Muito se tem escrito sobre a intervenção “espontânea” do ex-embaixador da Arábia Saudita nos Estados Unidos, Bandar Bin Sultan. Sabe-se agora que a mensagem mais importante que ele foi encarregado de transmitir estava contida na última frase de sua longa entrevista sobre a Al-Arabiya: A Arábia Saudita, disse ele, tem seus próprios interesses e preocupações, e não vai colocar os de mais ninguém interesses sobre os seus.

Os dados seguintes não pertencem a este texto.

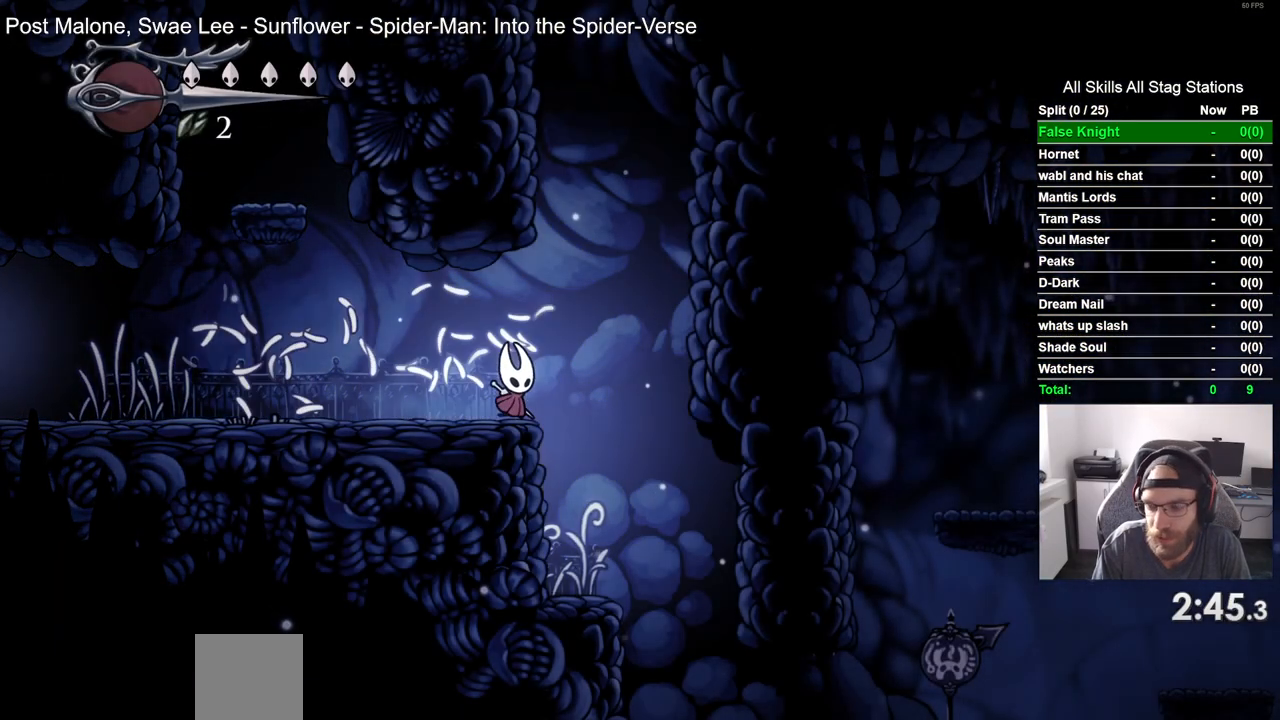
{"buttons": ["DPAD_RIGHT"], "left_stick": "center", "right_stick": "center", "events": []}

É claro que Bin Sultan estava se referindo à normalização com Israel para garantir o apoio dos EUA ao Reino e a proteção contra o Irã. Anos de declarações oficiais confirmaram que Riad acredita que o Irã é a maior ameaça na região. No entanto, a normalização realmente protegerá a Arábia Saudita dos iranianos?
Não há dúvida de que todo país tem o direito de defender seus próprios interesses e proteger sua segurança nacional. O problema de tentar proteger a Arábia Saudita normalizando as relações com Israel, porém, é que é um esforço condenado. Incluir Israel na equação custará caro ao Reino.
Para começar, provará que o Irã tem razão ao afirmar que é o único país da região que apóia a causa palestina. No entanto, esta causa ainda é uma causa central nos corações e mentes do povo árabe em geral, e na Arábia Saudita em particular, apesar dos esforços da mídia oficial para eliminar essa consciência.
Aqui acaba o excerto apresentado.